Published on March 23rd, 2017 | by Dean Love0
Clockwork Dog, London – Loop
This review refers to the original version of Loop that ran as a pop up game in London. While that closed, the design has been bought by The Panic Room and has been re-opened at their Gravesend site, around half an hour outside of London. We can’t speak to that particular implementation of the room, but reports suggest it’s made the transfer with only minor changes.
Don’t read this review. If you trust the reviews on this site you should just go and play this game. It’s definitely worth it, and one of my favourite games. But it’s very hard to write about without spoiling the experience a bit. Obviously I’m not going to give anything significant away, but even hinting at what the game does will inevitably clue you in to what to look for and risk spoiling things. So instead I just suggest you go and play it – the game made me gasp audibly in delight twice, and that happening even once is a very, very rare occurrence. (And for anyone concerned, it doesn’t do anything potentially scary, awkward or off-putting – it’s still an escape room at heart).
If that doesn’t do it for you, let me see if I can capture your imagination with one little titbit that explains why this is such a difficult game to talk about: even our escape time is a spoiler. You’ll be able to read about that and more after the image…
Right, for those staying, onto the normal review. Loop is the new game from Clockwork Dog, makers of Langstroth’s Last Riddle. Like that one, this is also a pop-up experience in a retail unit, initially running for three months. However that’s pretty much where the similarities end. While that room used the actual boutique clothes shop as a boutique antiques shop, this one pretty much guts and rebuilds an old nail salon as something entirely different. This also means there’s not much of a waiting area (and as the website notes, no toilet facilities) – there’s just a cramped bit of the shop outside of the room where you get the briefing which also serves double duty as the control/monitoring room for the hosts.
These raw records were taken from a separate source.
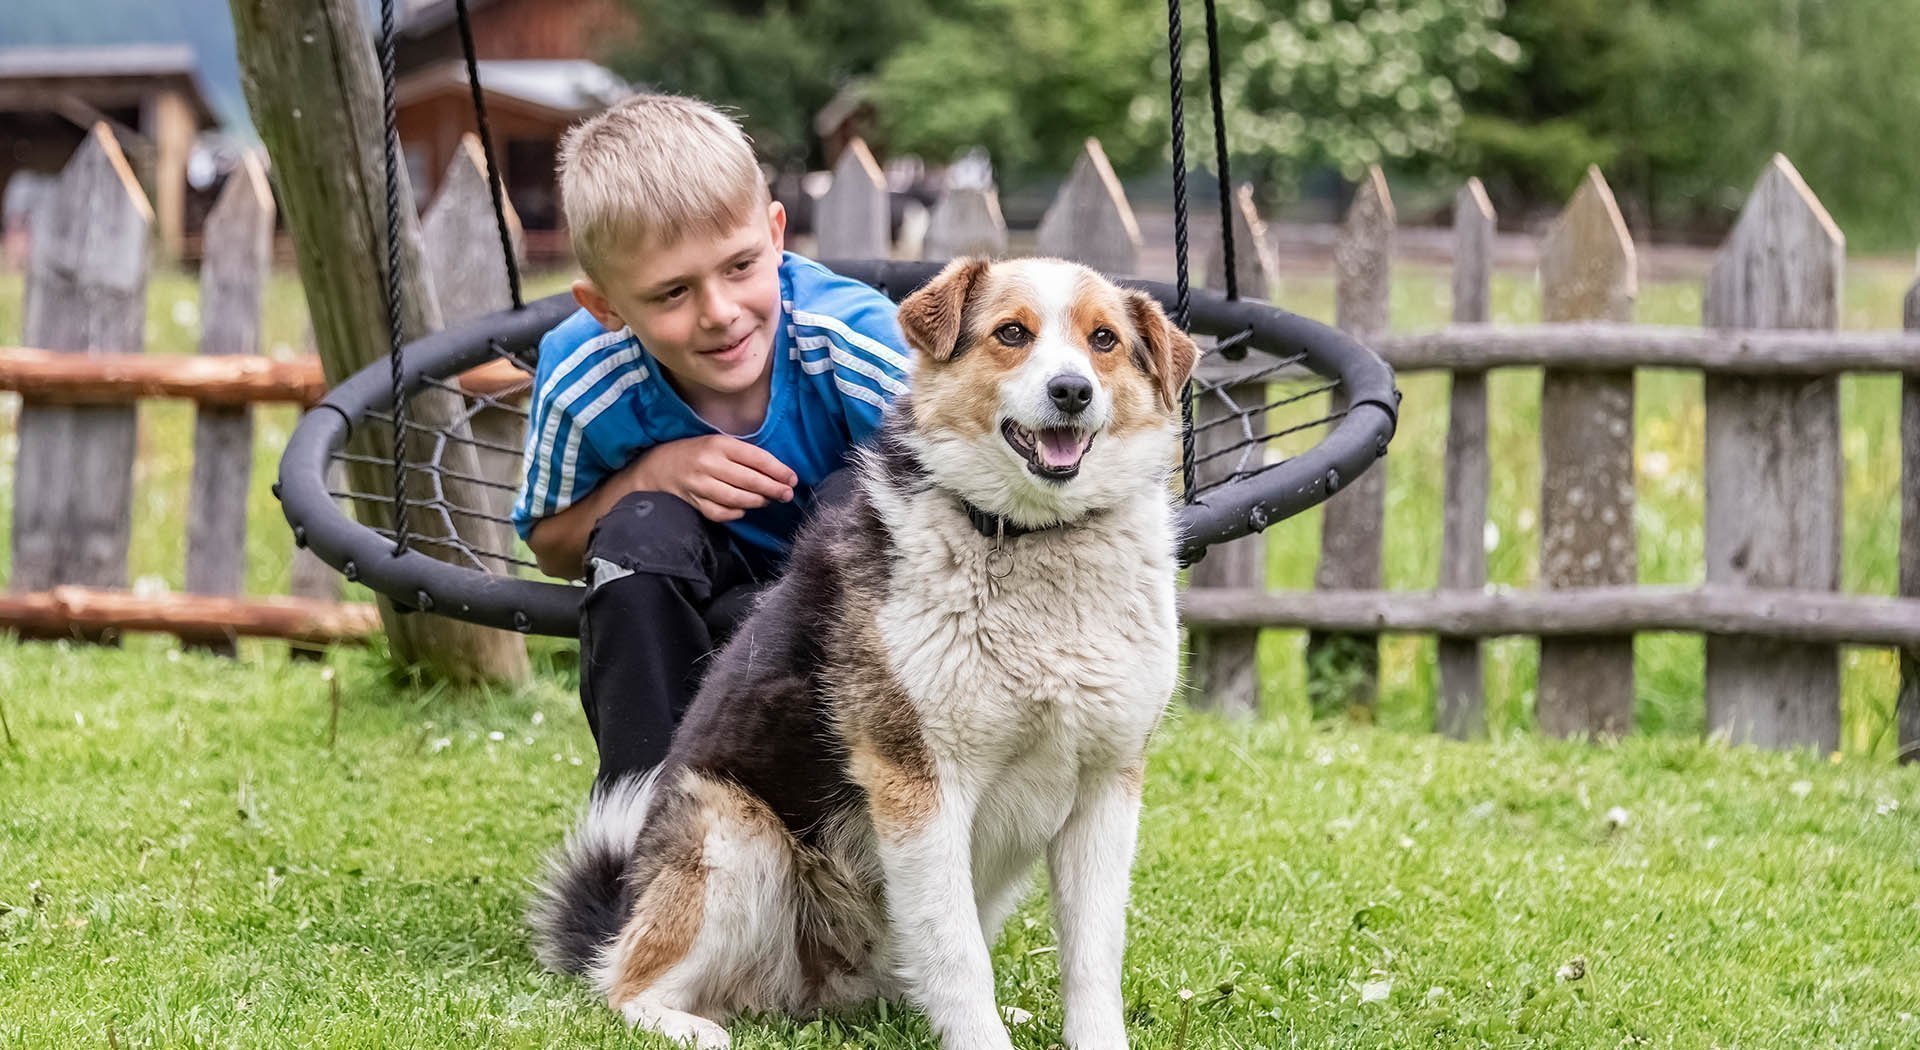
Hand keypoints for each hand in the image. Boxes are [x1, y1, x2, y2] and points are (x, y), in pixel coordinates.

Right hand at [630, 435, 796, 522]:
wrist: (658, 466)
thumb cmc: (697, 453)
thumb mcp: (720, 444)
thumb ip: (746, 456)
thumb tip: (779, 474)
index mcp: (718, 444)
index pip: (756, 458)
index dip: (778, 470)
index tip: (792, 479)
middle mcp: (708, 464)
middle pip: (749, 480)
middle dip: (773, 489)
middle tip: (787, 495)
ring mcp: (699, 485)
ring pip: (736, 498)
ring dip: (757, 502)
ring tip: (768, 500)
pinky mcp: (693, 502)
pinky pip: (721, 513)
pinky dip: (736, 513)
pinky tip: (744, 508)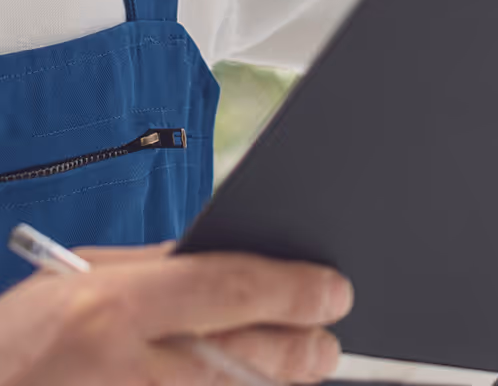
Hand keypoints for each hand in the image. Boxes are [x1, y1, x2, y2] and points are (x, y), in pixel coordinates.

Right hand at [0, 243, 352, 384]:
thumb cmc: (14, 342)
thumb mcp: (75, 282)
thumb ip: (155, 269)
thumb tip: (234, 257)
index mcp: (113, 309)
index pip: (230, 288)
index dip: (293, 289)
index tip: (335, 290)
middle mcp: (125, 370)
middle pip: (244, 358)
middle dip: (300, 350)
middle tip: (329, 342)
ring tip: (303, 370)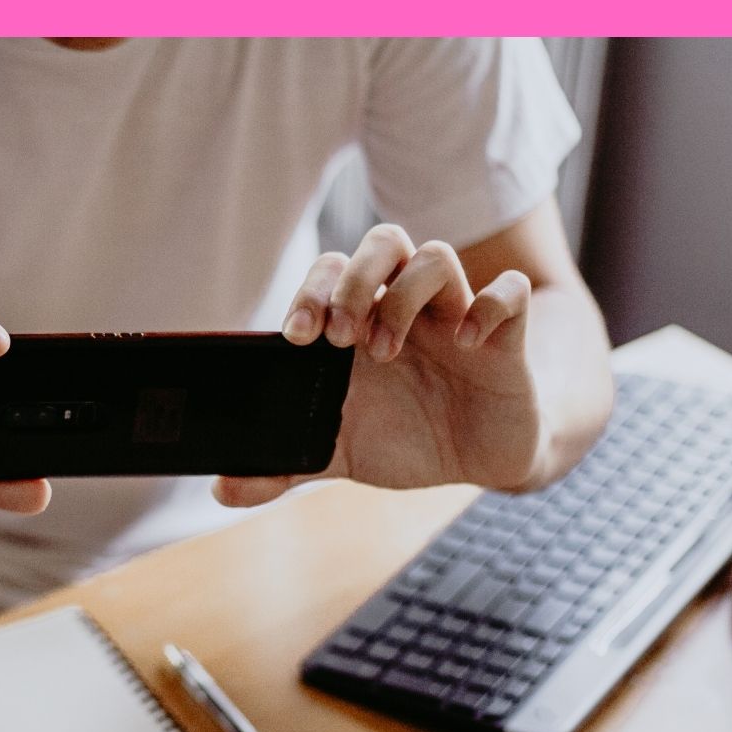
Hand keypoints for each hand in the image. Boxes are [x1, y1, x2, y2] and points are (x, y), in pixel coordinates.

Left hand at [215, 224, 545, 506]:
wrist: (482, 461)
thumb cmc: (410, 439)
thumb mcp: (343, 455)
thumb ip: (285, 466)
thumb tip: (222, 489)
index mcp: (364, 323)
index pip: (331, 272)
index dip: (312, 292)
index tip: (297, 338)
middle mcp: (409, 309)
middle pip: (383, 243)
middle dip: (354, 280)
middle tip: (340, 337)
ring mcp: (458, 316)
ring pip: (435, 256)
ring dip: (404, 297)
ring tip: (387, 350)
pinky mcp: (507, 337)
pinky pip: (510, 293)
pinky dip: (489, 306)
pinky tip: (467, 343)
Were this their first game, the presentation might be worrying me at this point, but past form means they get the benefit of the doubt! The briefing is a mix of in-character stuff from the staff and a video, before you’re handed your clue communications device (I’m not going to be any more specific that that, but rest assured it’s not a walkie-talkie) and sent off with a simple mission of activating a device by getting three lights to come on. What that boils down to is a nice non-linear room where there are three strands of puzzles, which cross over with each other at points, but can be worked on independently. It’s a great structure and worked perfectly for us, though there might be potential for groups who split into three to get through these very quickly. The first brilliant moment was in one of these puzzles, with an “if this were the solution it’d be so cool, but this won’t be the solution, that’d be too cool. Oh it is!” bit.
The game is split into two halves, and once the first is done you progress into a holding bit, leaving everything behind before getting to the second half of this game. Regular players will recognise this as an approach used by a lot of games to essentially double the customer throughput, by letting them reset the first room while you’re in the second. Well regular players like me should stop being such cynical dickheads, because it’s not that, it’s so, so much cooler. I mean it’s a bit cool at first as you’re told the structure of the game, then there’s a second bit where you realise just how committed they are to this structure and it’s even cooler. And while it’s not a criticism, it could have been even better had they gone one step further and used that structure within a puzzle in the second room, rather than it just being something really cool.
The second part of the game plays out in a similar way, with another three strands of puzzles to solve to obtain the items needed to get out. There’s some really good actual puzzles in this room – almost DASH-like staring-at-them-working-out-what-you-need-to-do puzzles, with some cool effects attached. There are also some decent mechanical elements, and out game ended with Kat shouting at me “screw faster Dean!” which almost lost us the room as I tried to focus and not start laughing…
Criticisms then? Well it doesn’t look amazing – compared to their last room, it’s clearly something built from scratch rather than bootstrapping the existing environment, and while the website might lead you to expect some sort of ultra high-tech lab setting, it’s actually more of a 80s ZX Spectrum scientific aesthetic. It works, but it certainly doesn’t look like “a private research and development company working on nuclear transmutation, quantum tunnels and the applications of dark energy”, or at least not one from this century. It’s also a fairly small space, we were a little cramped even with four players, so five may be pushing it. And beware sharp edges – those combined with the limited space and my own idiocy left me with a fairly nasty bruise/graze for the next few days.
Last time I reviewed a Clockwork Dog game, I said it was basically perfect but I couldn’t give it five stars because it just didn’t do anything interesting – it just did everything you’d expect from an escape room really well. I almost feel like this has been a ten-month in development response to that criticism. A response that basically says: “you want to see something different, here, happy now?!”
I am. Very much.
Result – we REDACTED in 1m54s
Date played: 15 Mar 2017
Team: Dean, Katherine, Kat, David
Note that we played Loop during press preview week, so even more than usual, be aware that the game we played may be tweaked and changed in the future
Summary: The worst thing about this game is it might only be around for three months - go play it right now if you're near London and reading this while you still have time to!